# WHAT TO DO
Word for word, restate the entries below, but exclude the images.

* * * *

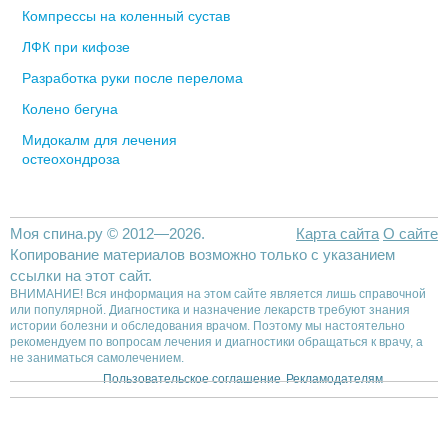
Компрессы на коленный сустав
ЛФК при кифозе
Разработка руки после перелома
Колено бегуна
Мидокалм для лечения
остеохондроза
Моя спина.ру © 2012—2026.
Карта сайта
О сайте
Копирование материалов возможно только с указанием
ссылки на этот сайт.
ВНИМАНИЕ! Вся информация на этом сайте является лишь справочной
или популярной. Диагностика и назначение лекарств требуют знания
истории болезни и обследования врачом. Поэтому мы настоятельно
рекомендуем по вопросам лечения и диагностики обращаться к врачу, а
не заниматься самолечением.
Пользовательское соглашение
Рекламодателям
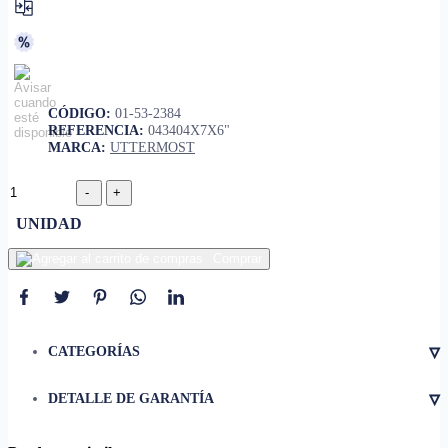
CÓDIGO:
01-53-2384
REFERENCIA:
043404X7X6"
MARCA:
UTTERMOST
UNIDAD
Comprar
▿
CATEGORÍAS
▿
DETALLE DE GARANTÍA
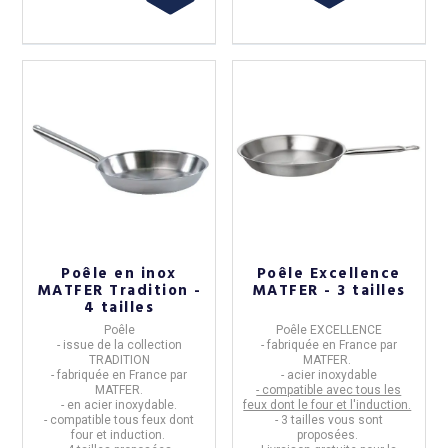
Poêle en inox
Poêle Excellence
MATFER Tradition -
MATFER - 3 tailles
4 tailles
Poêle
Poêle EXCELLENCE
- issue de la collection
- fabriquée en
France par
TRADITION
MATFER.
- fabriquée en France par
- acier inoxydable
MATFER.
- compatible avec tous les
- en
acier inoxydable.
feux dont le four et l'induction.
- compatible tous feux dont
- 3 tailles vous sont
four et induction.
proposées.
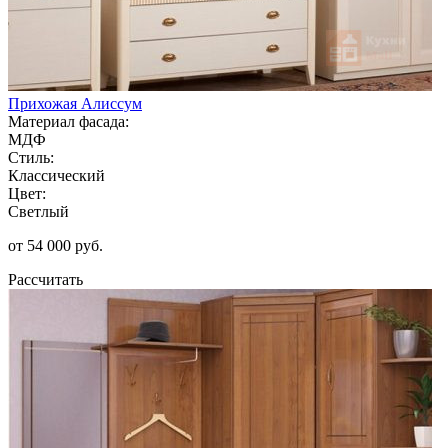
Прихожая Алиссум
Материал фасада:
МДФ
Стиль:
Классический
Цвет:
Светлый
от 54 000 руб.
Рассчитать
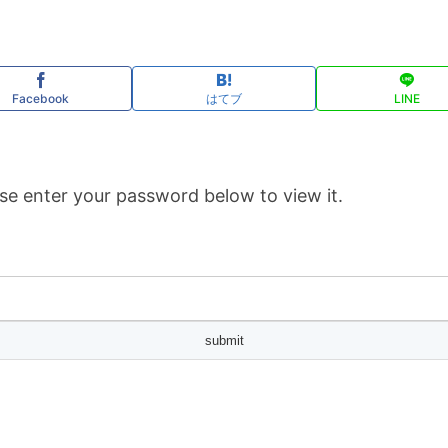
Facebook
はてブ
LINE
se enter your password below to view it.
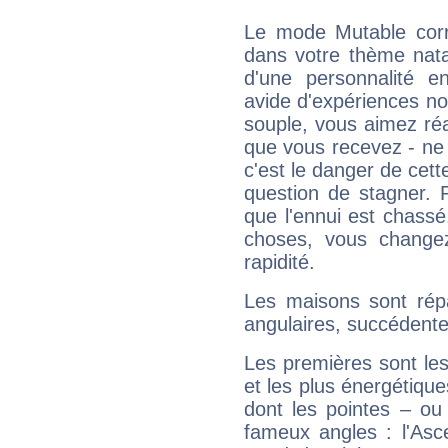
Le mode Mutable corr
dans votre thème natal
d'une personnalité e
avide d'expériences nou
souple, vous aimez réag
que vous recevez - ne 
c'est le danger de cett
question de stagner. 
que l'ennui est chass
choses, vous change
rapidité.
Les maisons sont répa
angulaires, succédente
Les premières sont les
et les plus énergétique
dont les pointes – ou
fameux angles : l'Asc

* * * *

# RESULT FOR THIS EXERCISE
Компрессы на коленный сустав
ЛФК при кифозе
Разработка руки после перелома
Колено бегуна
Мидокалм для лечения
остеохондроза
Моя спина.ру © 2012—2026.
Карта сайта
О сайте
Копирование материалов возможно только с указанием
ссылки на этот сайт.
ВНИМАНИЕ! Вся информация на этом сайте является лишь справочной
или популярной. Диагностика и назначение лекарств требуют знания
истории болезни и обследования врачом. Поэтому мы настоятельно
рекомендуем по вопросам лечения и диагностики обращаться к врачу, а
не заниматься самолечением.
Пользовательское соглашение
Рекламодателям
CÓDIGO:
01-53-2384
REFERENCIA:
043404X7X6"
MARCA:
UTTERMOST
UNIDAD
Comprar
▿
CATEGORÍAS
▿
DETALLE DE GARANTÍA
Poêle en inox
Poêle Excellence
MATFER Tradition -
MATFER - 3 tailles
4 tailles
Poêle
Poêle EXCELLENCE
- issue de la collection
- fabriquée en
France par
TRADITION
MATFER.
- fabriquée en France par
- acier inoxydable
MATFER.
- compatible avec tous les
- en
acier inoxydable.
feux dont le four et l'induction.
- compatible tous feux dont
- 3 tailles vous sont
four et induction.
proposées.
Прихожая Алиссум
Материал фасада:
МДФ
Стиль:
Классический
Цвет:
Светлый
от 54 000 руб.
Рассчитать
Facebook
はてブ
LINE
se enter your password below to view it.
Le mode Mutable corr
dans votre thème natal
d'une personnalité e
avide d'expériences nou
souple, vous aimez réag
que vous recevez - ne 
c'est le danger de cett
question de stagner. 
que l'ennui est chass
choses, vous change
rapidité.
Les maisons sont répa
angulaires, succédente
Les premières sont les
et les plus énergétique
dont les pointes – ou
fameux angles : l'Asc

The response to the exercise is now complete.